As a URI student, Bellisle didn’t wait long to delve into biomedical engineering research. She was a sophomore when she worked in Professor Walt Besio’s Neuro Rehabilitation Laboratory studying an electrode Besio invented to better understand brain signals.

“We were seeing a slow wave frequency in the electrode signals and he didn’t know where it came from,” Bellisle said. “I did some experiments to see if it came from microsaccades, the tiny movements in our eyes that happen when we fixate on something.” The results of her research were presented at the International Engineering in Medicine and Biology conference in South Korea in 2017.

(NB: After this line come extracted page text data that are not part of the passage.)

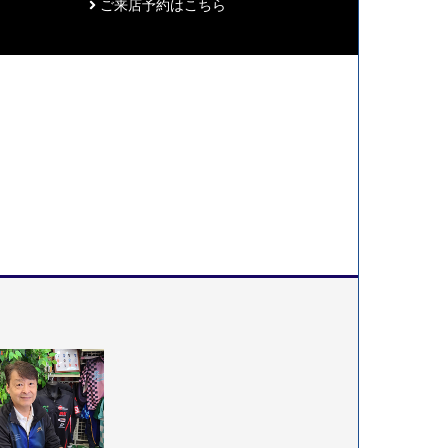
ご来店予約はこちら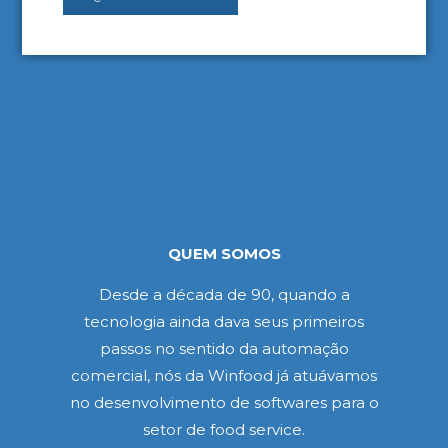
QUEM SOMOS
Desde a década de 90, quando a
tecnologia ainda dava seus primeiros
passos no sentido da automação
comercial, nós da Winfood já atuávamos
no desenvolvimento de softwares para o
setor de food service.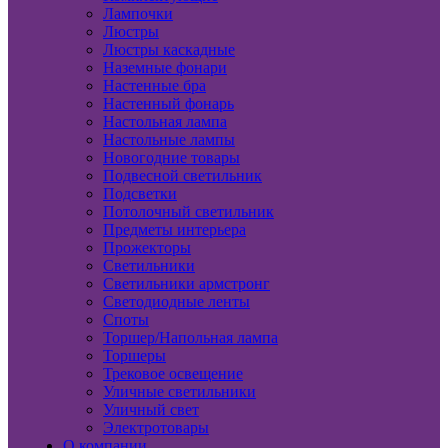
Лампочки
Люстры
Люстры каскадные
Наземные фонари
Настенные бра
Настенный фонарь
Настольная лампа
Настольные лампы
Новогодние товары
Подвесной светильник
Подсветки
Потолочный светильник
Предметы интерьера
Прожекторы
Светильники
Светильники армстронг
Светодиодные ленты
Споты
Торшер/Напольная лампа
Торшеры
Трековое освещение
Уличные светильники
Уличный свет
Электротовары
О компании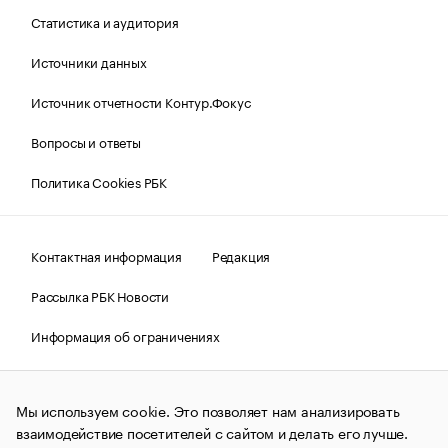
Статистика и аудитория
Источники данных
Источник отчетности Контур.Фокус
Вопросы и ответы
Политика Cookies РБК
Контактная информация
Редакция
Рассылка РБК Новости
Информация об ограничениях
Правовая информация
О соблюдении авторских прав
Мы используем cookie. Это позволяет нам анализировать
© АО «РОСБИЗНЕСКОНСАЛТИНГ»,
1995–2026.
Сообщения
и материалы информационного агентства «РБК»
взаимодействие посетителей с сайтом и делать его лучше.
(зарегистрировано Федеральной службой по надзору в сфере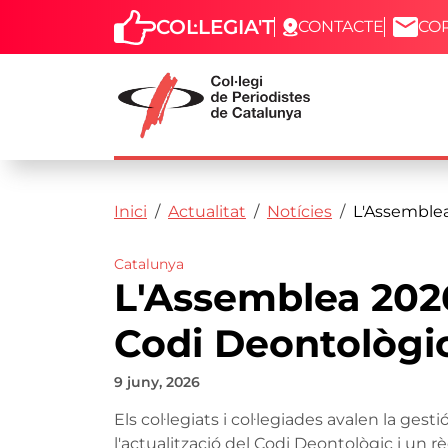
COL·LEGIA'T
CONTACTE
CO
Capçalera
Fil d'ariadna
Vés al contingut
Inici
Actualitat
Notícies
L'Assemblea 
Catalunya
L'Assemblea 2026 
Codi Deontològi
9 juny, 2026
Els col·legiats i col·legiades avalen la g
l'actualització del Codi Deontològic i un rè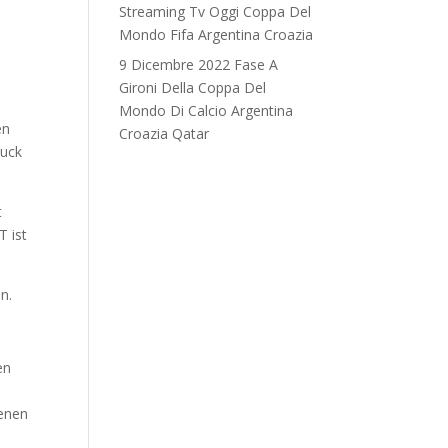
Streaming Tv Oggi Coppa Del
Mondo Fifa Argentina Croazia
9 Dicembre 2022 Fase A
Gironi Della Coppa Del
Mondo Di Calcio Argentina
en
Croazia Qatar
ruck
t
T ist
n.
en
genen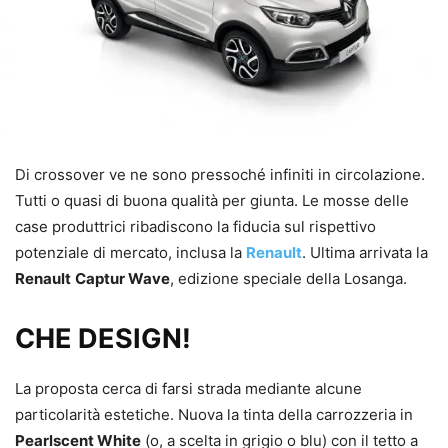
Di crossover ve ne sono pressoché infiniti in circolazione.
Tutti o quasi di buona qualità per giunta. Le mosse delle
case produttrici ribadiscono la fiducia sul rispettivo
potenziale di mercato, inclusa la
Renault
. Ultima arrivata la
Renault
Captur Wave
, edizione speciale della Losanga.
CHE DESIGN!
La proposta cerca di farsi strada mediante alcune
particolarità estetiche. Nuova la tinta della carrozzeria in
Pearlscent White
(o, a scelta in grigio o blu) con il tetto a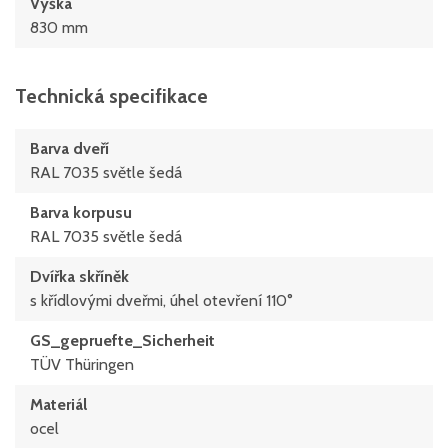
Výška
830 mm
Technická specifikace
Barva dveří
RAL 7035 světle šedá
Barva korpusu
RAL 7035 světle šedá
Dvířka skříněk
s křídlovými dveřmi, úhel otevření 110°
GS_gepruefte_Sicherheit
TÜV Thüringen
Materiál
ocel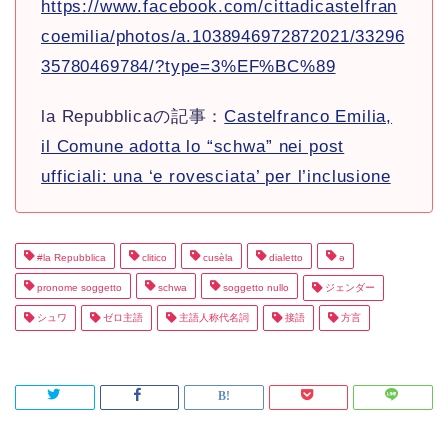
https://www.facebook.com/cittadicastelfran
coemilia/photos/a.1038946972872021/33296
35780469784/?type=3%EF%BC%89
la Repubblicaの記事：
Castelfranco Emilia,
il Comune adotta lo “schwa” nei post
ufficiali: una ‘e rovesciata’ per l’inclusione
#la Repubblica
clitico
cusèla
dialetto
ǝ
pronome soggetto
schwa
soggetto nullo
ジェンダー
シュワ
ゼロ主語
主語人称代名詞
接語
方言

Last summer Bellisle had an internship at the National Institutes of Health in Bethesda, Md., working at the world’s largest research hospital where she analyzed the results of tests of an exoskeleton developed to help children with cerebral palsy improve their walking ability.

“Some kids with cerebral palsy have a gait disorder where their knees are more flexed than usual, so the exoskeleton helps them extend their knees to promote a more efficient walking pattern,” Bellisle said. “It was in the early stages of testing, but eventually they hope to use it as a rehabilitation device. The purpose of the device is to train the user to not need the device.”

The experience of living with 16 other interns from around the country and working in such a prestigious facility inspired Bellisle.“ It was a game changer,” she said. “I went into it not knowing quite what I wanted to do after graduation, and throughout the course of the internship I discovered exactly what I wanted to do and found I was ready to go to grad school.”

Looking Ahead

Bellisle’s program will allow her to pursue her interests in neuro-engineering, biomechanics, and assistive devices, like the exoskeleton she studied in Maryland. She was one of just two students accepted into the program’s Bioastronautics Training Program, where she will study the effects of space flight on the human body. 

“I’m still not positive that bioastronautics is the direction I’m going to go with my career, but it’s something I want to explore,” she said. “It’s a very specific field, but the applications are amazing. It’s an area that I’ve always been interested in.”